Synchronization in Traffic Dynamics: Mechanisms of Hysteresis

Abstract: Starting from a second-order linear differential equation, we analyze the dynamical mechanisms of no behavior pattern (pure response), reaction and anticipation behaviors in traffic. As an emergence of the underlying dynamical evolution, the periodic evolution trajectories (3D hysteresis) in phase space ($v_i, v_j, d_{ji}$) exhibit fascinating characters. We investigate the emerging Time-Delay ($TD$) phenomena and the resulting analytical hysteresis, an equal frequency sets of Lissajous figures. By quantifying energy dissipation through individual and system perspectives, we demonstrate that $TD$ and Time-To-Collision ($TTC$) are direct metrics of zero-dissipation under equilibrium and synchronization states.
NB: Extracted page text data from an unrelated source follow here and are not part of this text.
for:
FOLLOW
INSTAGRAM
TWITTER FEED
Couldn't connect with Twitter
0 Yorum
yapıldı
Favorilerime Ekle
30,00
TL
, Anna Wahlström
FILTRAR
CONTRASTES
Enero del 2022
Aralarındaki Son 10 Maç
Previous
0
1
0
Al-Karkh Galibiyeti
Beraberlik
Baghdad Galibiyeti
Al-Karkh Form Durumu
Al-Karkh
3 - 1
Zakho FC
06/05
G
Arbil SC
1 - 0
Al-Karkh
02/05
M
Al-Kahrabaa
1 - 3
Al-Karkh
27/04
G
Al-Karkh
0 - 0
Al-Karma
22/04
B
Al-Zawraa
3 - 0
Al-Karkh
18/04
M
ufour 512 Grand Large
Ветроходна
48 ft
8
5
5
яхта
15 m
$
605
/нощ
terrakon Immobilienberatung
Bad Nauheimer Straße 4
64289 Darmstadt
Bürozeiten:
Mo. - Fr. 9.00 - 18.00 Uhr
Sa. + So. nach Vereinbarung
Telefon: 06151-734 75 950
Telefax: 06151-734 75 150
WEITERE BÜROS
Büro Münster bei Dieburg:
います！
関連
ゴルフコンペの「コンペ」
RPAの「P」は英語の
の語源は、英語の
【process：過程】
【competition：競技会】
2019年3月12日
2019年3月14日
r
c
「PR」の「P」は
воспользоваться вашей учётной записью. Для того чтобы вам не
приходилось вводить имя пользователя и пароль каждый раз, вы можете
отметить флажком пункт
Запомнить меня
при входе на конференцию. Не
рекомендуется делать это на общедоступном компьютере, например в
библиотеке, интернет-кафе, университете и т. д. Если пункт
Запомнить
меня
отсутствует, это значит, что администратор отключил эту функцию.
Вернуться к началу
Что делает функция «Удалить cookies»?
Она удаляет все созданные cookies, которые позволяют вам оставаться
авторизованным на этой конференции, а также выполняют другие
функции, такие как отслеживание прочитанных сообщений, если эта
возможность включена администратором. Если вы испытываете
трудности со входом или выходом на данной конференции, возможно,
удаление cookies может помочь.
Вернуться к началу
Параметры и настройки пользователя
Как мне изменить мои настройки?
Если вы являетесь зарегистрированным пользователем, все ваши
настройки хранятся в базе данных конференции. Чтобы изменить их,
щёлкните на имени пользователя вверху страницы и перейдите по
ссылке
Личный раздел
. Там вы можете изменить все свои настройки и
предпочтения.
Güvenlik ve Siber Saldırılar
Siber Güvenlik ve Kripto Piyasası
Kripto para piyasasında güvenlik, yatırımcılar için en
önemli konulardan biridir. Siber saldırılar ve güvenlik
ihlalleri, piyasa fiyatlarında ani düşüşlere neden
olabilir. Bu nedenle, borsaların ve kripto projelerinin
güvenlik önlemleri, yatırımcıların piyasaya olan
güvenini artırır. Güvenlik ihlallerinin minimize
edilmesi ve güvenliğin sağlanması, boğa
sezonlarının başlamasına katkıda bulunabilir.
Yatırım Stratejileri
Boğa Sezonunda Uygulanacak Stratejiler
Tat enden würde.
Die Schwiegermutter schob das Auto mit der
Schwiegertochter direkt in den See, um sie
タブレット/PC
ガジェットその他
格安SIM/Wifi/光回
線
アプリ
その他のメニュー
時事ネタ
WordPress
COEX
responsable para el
Finally, a phase diagram based on $TD$ and $TTC$ is developed to bridge the dynamical behaviors in traffic across $\mathbb{R}^1$ and $\mathbb{R}^2$ spaces. Our results provide a theoretical foundation upon which many obscure mechanisms become self-evident, such as the $TD$-induced flip of the hysteresis (clockwise to counterclockwise in FD) and the crossed hysteresis, etc.